@swaris16 6 minute read
South Africa offers Ravichandran Ashwin a chance to shift his overseas narrative, writes Sarah Waris.
Besides being a terrific spinner and analyst, Ravichandran Ashwin also works very hard on his game. In his interview with The Cricket Monthly, the off-spinner cited how he made Steve Smith his “obsession” for six months before India’s tour to Australia last year. He noted how Smith’s hands drove his batting and how he had to disturb those patterns. As he geared up for Australia, eager to bowl against the best batter in the world, only one question remained: would he even be a part of the XI?
The Tamil Nadu player’s Test career can easily be divided into two. A wicket-eating monster at home, Ashwin’s overseas journey has been less simple. His career average of 24.12 increases to 30.55 away, and if you only consider non-Asian countries, his average reads 35.30. In the last four years, Ashwin has played only 12 Tests away from India, in a period where the team has played 25 games abroad.
The frequent omissions are enough to sow seeds of doubts, and Ashwin felt no differently. He battled with his body but also with the views of others. In his interview with The Cricket Monthly, Ashwin admitted to feeling “crushed,” after India head coach Ravi Shastri said Kuldeep Yadav was now India’s No.1 overseas spinner after the 2019 series win over Australia and claimed that “there is a time for everyone”.
The lack of clarity over their role can prove to be mentally jarring for any player. However, Ashwin was not fully out of fault either, for his showings overseas had lacked oomph from time to time. In 2013, he sent down 42 overs in Johannesburg for no wicket. When he visited Australia in 2014/15, he averaged close to 50 with the ball while Nathan Lyon thrived to finish as the leading wicket-taker in the series. The biggest blot will remain the match at Southampton in 2018, when Moeen Ali thrived and made life miserable for the Indians. Ashwin, on the other hand, was a pale shadow of himself, picking up one wicket in 37.1 overs in England’s second innings.
But after all those setbacks, something clicked for him in Australia last year, with an injury to Ravindra Jadeja presenting him with the chance to start the series. His appearance at Adelaide was only his second overseas Test in over two years, and third since the disaster at Southampton. A fine display in that day/night match allowed him to play until injury ruled him out of the Gabba finale.
Ashwin was often guilty of bowling too full in his first few series overseas, but he impressed with some clever bowling in Australia. He flighted the ball up and bowled faster to stop batters from advancing down the track, and he worked over Smith spectacularly at Adelaide, setting him up with a bit of extra pace to nab an edge to slip. The spinner returned with three more wickets in the innings, picking up Travis Head with a ball that drifted in from round the wicket, Cameron Green with a short one and then Lyon too. He ended the series with an average of 28.83, marking it out as one of his best ever overseas series performances.
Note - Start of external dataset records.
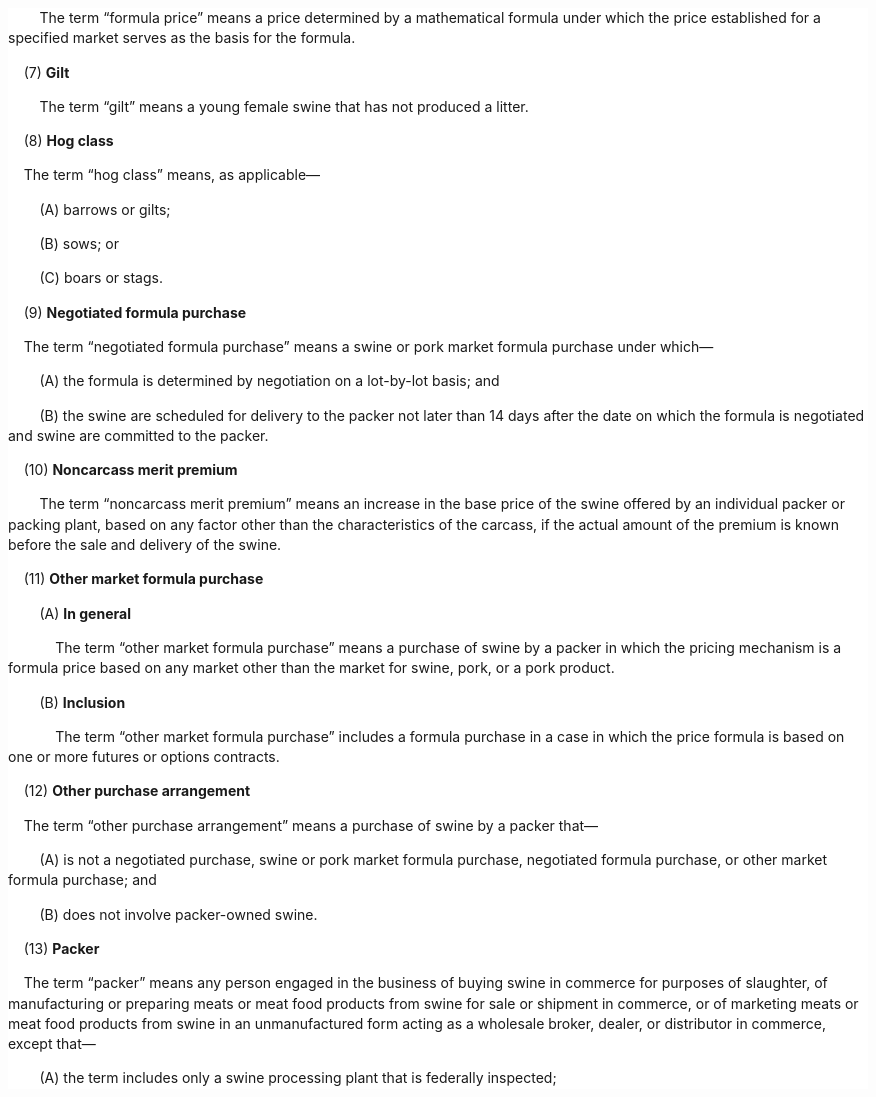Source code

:         The term “formula price” means a price determined by a mathematical formula under which the price established for a specified market serves as the basis for the formula.

    (7) __Gilt__ 

        The term “gilt” means a young female swine that has not produced a litter.

    (8) __Hog class__ 

    The term “hog class” means, as applicable—

        (A) barrows or gilts;

        (B) sows; or

        (C) boars or stags.

    (9) __Negotiated formula purchase__ 

    The term “negotiated formula purchase” means a swine or pork market formula purchase under which—

        (A) the formula is determined by negotiation on a lot-by-lot basis; and

        (B) the swine are scheduled for delivery to the packer not later than 14 days after the date on which the formula is negotiated and swine are committed to the packer.

    (10) __Noncarcass merit premium__ 

        The term “noncarcass merit premium” means an increase in the base price of the swine offered by an individual packer or packing plant, based on any factor other than the characteristics of the carcass, if the actual amount of the premium is known before the sale and delivery of the swine.

    (11) __Other market formula purchase__ 

        (A) __In general__ 

            The term “other market formula purchase” means a purchase of swine by a packer in which the pricing mechanism is a formula price based on any market other than the market for swine, pork, or a pork product.

        (B) __Inclusion__ 

            The term “other market formula purchase” includes a formula purchase in a case in which the price formula is based on one or more futures or options contracts.

    (12) __Other purchase arrangement__ 

    The term “other purchase arrangement” means a purchase of swine by a packer that—

        (A) is not a negotiated purchase, swine or pork market formula purchase, negotiated formula purchase, or other market formula purchase; and

        (B) does not involve packer-owned swine.

    (13) __Packer__ 

    The term “packer” means any person engaged in the business of buying swine in commerce for purposes of slaughter, of manufacturing or preparing meats or meat food products from swine for sale or shipment in commerce, or of marketing meats or meat food products from swine in an unmanufactured form acting as a wholesale broker, dealer, or distributor in commerce, except that—

        (A) the term includes only a swine processing plant that is federally inspected;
Ashwin then picked up 4-45 in the WTC final against New Zealand in his next visit abroad, following which he enrolled himself to play for Surrey in preparation for the England series. However, after picking up 6-27 in a County Championship match against Somerset, Ashwin was benched for the entirety of the series. On face value, it may have shown India’s lack of trust in Ashwin overseas, but the move was not unreasonable considering the make-up of their XI.
With India’s recent reliance on their gifted quicks, four fast bowlers were always going to be the norm, with a toss-up between Jadeja and Ashwin for the spinner’s role. The left-hander has improved leaps and bounds as a batter, which puts him in the category of the all-time greats, and India’s inconsistent batting line-up, with the repeated failures of Ajinkya Rahane, Cheteshwar Pujara and even skipper Kohli meant that Jadeja was always going to pip Ashwin as an all-rounder.
With Jadeja’s injury before the South Africa series, however, Ashwin looks set to start, and it’s about time that he gets the chance. The spinner has waited, not always patiently, to prove his mettle overseas, working on his game throughout even when he wasn’t promised a place. He has been questioned by experts, has had his skills ridiculed, and has heard his wickets have been a result of the friendly tracks in India. But if he can continue what he showed in Australia and in England against New Zealand this year, he can silence the ones who have doubted his credentials once and for all.